C'est la deuxième fois en quelques mois que le candidat participe à des événements publics dans la région. En octobre, il avait pour ainsi dire donné le coup de départ de sa campagne en participant au Festival de la galette sarrasin de Louiseville en compagnie de la députée Ruth Ellen Brosseau. Samedi, c'est dans le comté de Robert Aubin que le député d'Outremont faisait campagne. Robert Aubin a accordé son appui à Thomas Mulcair dès le début de la course.
En entrevue au Nouvelliste, Thomas Mulcair est revenu sur la défection de la députée de Saint-Maurice-Champlain, Lise St-Denis, qualifiant «d'entorse à la démocratie» le passage de Mme St-Denis au Parti libéral.
«C'est inadmissible que les gens dans une circonscription qui n'ont accordé leur confiance au Parti libéral que dans une proportion de 11 % soient maintenant assujettis à quelqu'un sous cette bannière. C'est une grotesque entorse à la démocratie.»

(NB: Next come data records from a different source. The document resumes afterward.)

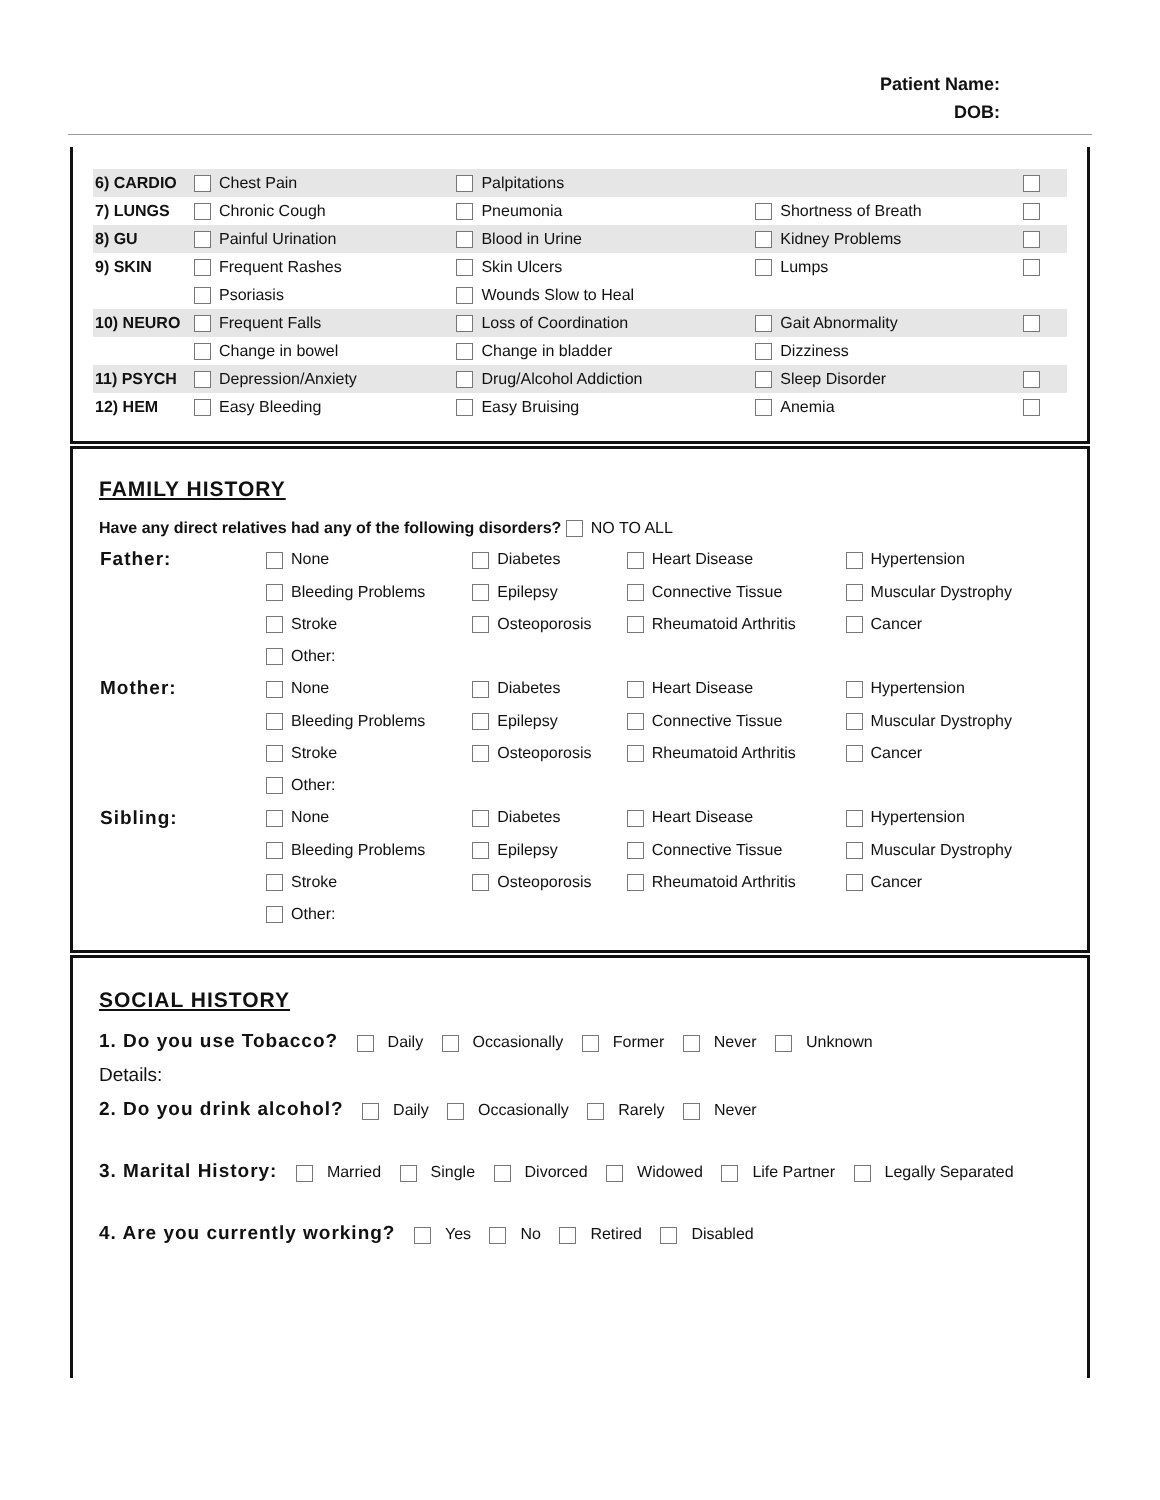Patient Name:
DOB:
| 6) CARDIO | Chest Pain | Palpitations | | |
| 7) LUNGS | Chronic Cough | Pneumonia | Shortness of Breath | |
| 8) GU | Painful Urination | Blood in Urine | Kidney Problems | |
| 9) SKIN | Frequent Rashes | Skin Ulcers | Lumps | |
| | Psoriasis | Wounds Slow to Heal | | |
| 10) NEURO | Frequent Falls | Loss of Coordination | Gait Abnormality | |
| | Change in bowel | Change in bladder | Dizziness | |
| 11) PSYCH | Depression/Anxiety | Drug/Alcohol Addiction | Sleep Disorder | |
| 12) HEM | Easy Bleeding | Easy Bruising | Anemia | |
FAMILY HISTORY
Have any direct relatives had any of the following disorders? NO TO ALL
| Father: | None | Diabetes | Heart Disease | Hypertension |
| | Bleeding Problems | Epilepsy | Connective Tissue | Muscular Dystrophy |
| | Stroke | Osteoporosis | Rheumatoid Arthritis | Cancer |
| | Other: | | | |
| Mother: | None | Diabetes | Heart Disease | Hypertension |
| | Bleeding Problems | Epilepsy | Connective Tissue | Muscular Dystrophy |
| | Stroke | Osteoporosis | Rheumatoid Arthritis | Cancer |
| | Other: | | | |
| Sibling: | None | Diabetes | Heart Disease | Hypertension |
| | Bleeding Problems | Epilepsy | Connective Tissue | Muscular Dystrophy |
| | Stroke | Osteoporosis | Rheumatoid Arthritis | Cancer |
| | Other: | | | |
SOCIAL HISTORY
1. Do you use Tobacco? Daily Occasionally Former Never Unknown
Details:
2. Do you drink alcohol? Daily Occasionally Rarely Never
3. Marital History: Married Single Divorced Widowed Life Partner Legally Separated
4. Are you currently working? Yes No Retired Disabled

«C'est absolument inacceptable que quelqu'un qui s'est présenté sous une bannière, du jour au lendemain, décrète que les gens de la circonscription n'auront pas un mot à dire.»
Pyrrhotite
Comme la chef intérimaire du parti l'a fait plus tôt la semaine dernière, Thomas Mulcair a aussi rencontré des représentants de la Coalition Proprio-Béton, qui rassemble des propriétaires de maisons touchés par la pyrrhotite. Si Nycole Turmel en a appelé à un changement réglementaire au sujet de la composition du béton, Thomas Mulcair a dit vouloir trouver des solutions pour les propriétaires qui sont présentement aux prises avec la pyrrhotite.
«On va interpeller le gouvernement là-dessus. On va bâtir le dossier. Les gens qui sont victimes font déjà un travail très, très solide et c'est une situation incroyable quand on sait qu'il y a eu des gens qui ont eu leur maison refaite pour avoir à nouveau de la pyrrhotite.» «On va regarder la possibilité d'utiliser un fonds, qui a déjà été mis de côté, pas entièrement épuisé pour les cas de pyrite.»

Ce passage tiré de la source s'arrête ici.